Guerrera Francesco, Renaud Stéphane, Tabbò Fabrizio, Filosso Pier Luigi
Department of Thoracic Surgery, University of Torino, Torino, Italy.
Department of Thoracic Surgery, Nancy University Hospital, Nancy, France.
J Thorac Dis. 2017 Aug;9(8):2692-2696. doi: 10.21037/jtd.2017.06.147.
Randomized controlled trials (RCTs) are considered one of the highest level of evidence in clinical practice, due to their strong confidence and robustness in producing data. The "randomization" (e.g., allocating patients randomly in each group of the study) allows eliminating many pre-analytical differences that might bias the entire study. Nevertheless, RCTs aren't free of internal pitfalls that might make them not easy to be developed or utilized. Our objective is to explain RCT management difficulties and suggest certain tips useful for the design of a RCT in thoracic disease domain. In particular have a realistic timeline, define a clear objective and precise endpoints, balance the study with a correct randomization and focus on the right equilibrium between strict selection criteria and more heterogeneous parameters are key elements that help researchers assuring a strong scientific validity.

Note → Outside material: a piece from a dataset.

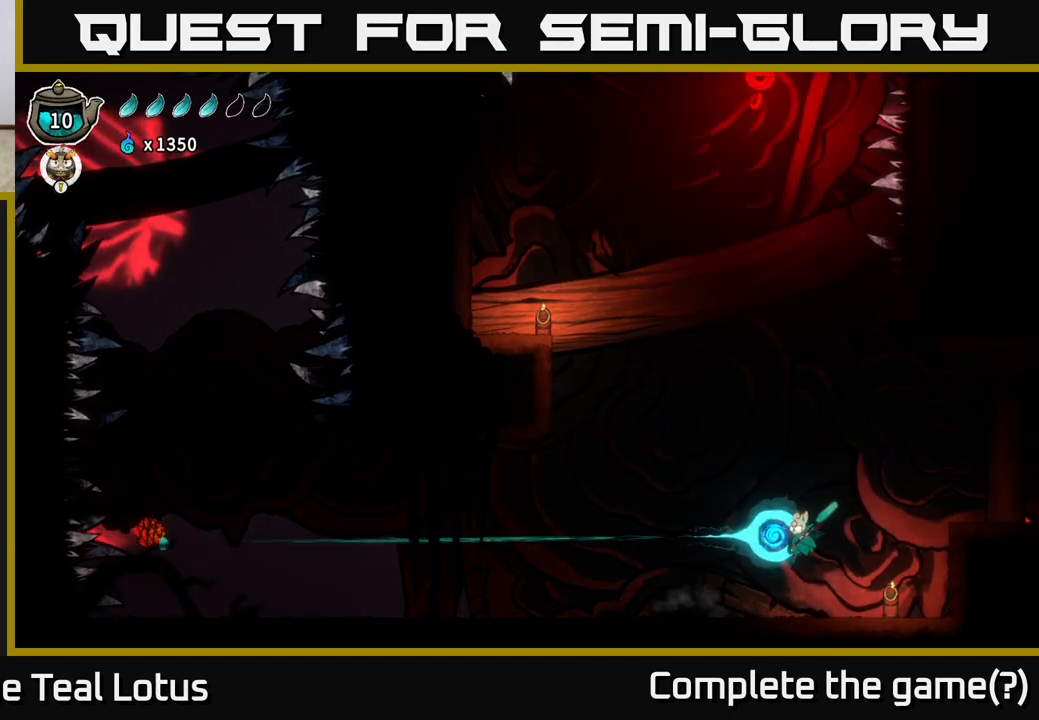
{"buttons": [], "left_stick": "left", "right_stick": "center", "events": [[200, "B", "up"]]}
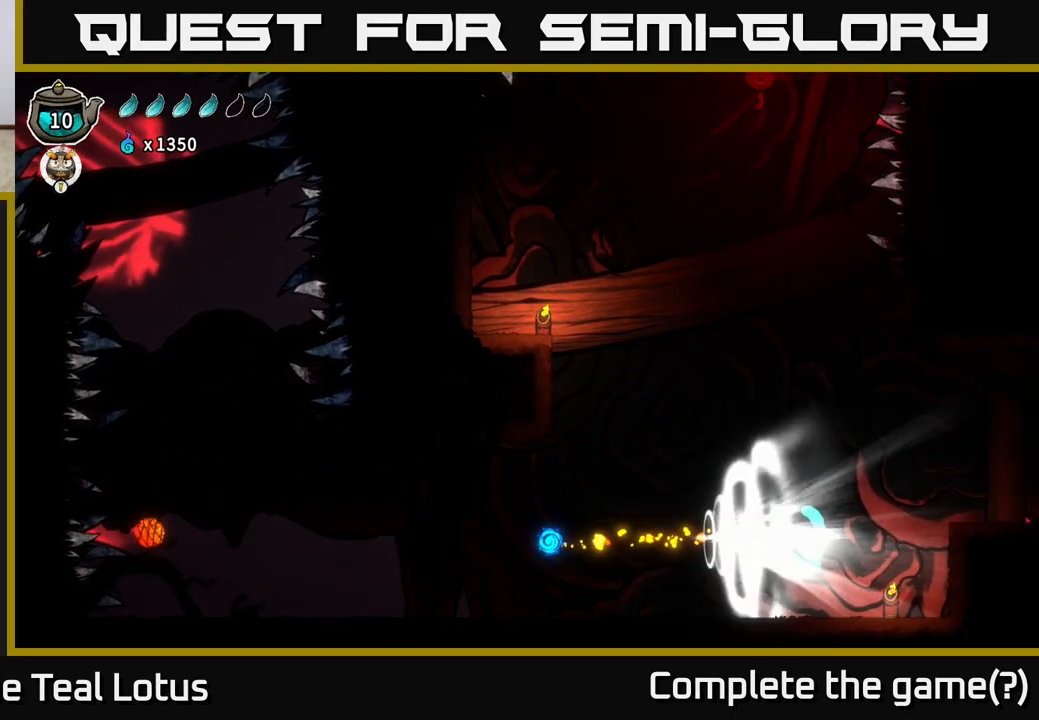
{"buttons": [], "left_stick": "left", "right_stick": "center", "events": []}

随机对照试验(RCTs)被认为是临床实践中最高级别的证据之一,因为它们在产生数据方面具有很强的可信度和稳健性。“随机化”(例如,将患者随机分配到研究的每组中)可以消除许多可能使整个研究产生偏差的分析前差异。然而,随机对照试验并非没有内部缺陷,这些缺陷可能使其难以开展或应用。我们的目的是解释随机对照试验管理中的困难,并提出一些对胸科疾病领域随机对照试验设计有用的建议。特别是制定一个现实的时间表、定义明确的目标和精确的终点、通过正确的随机化使研究平衡,以及关注严格选择标准和更多异质性参数之间的正确平衡,这些都是帮助研究人员确保强大科学有效性的关键要素。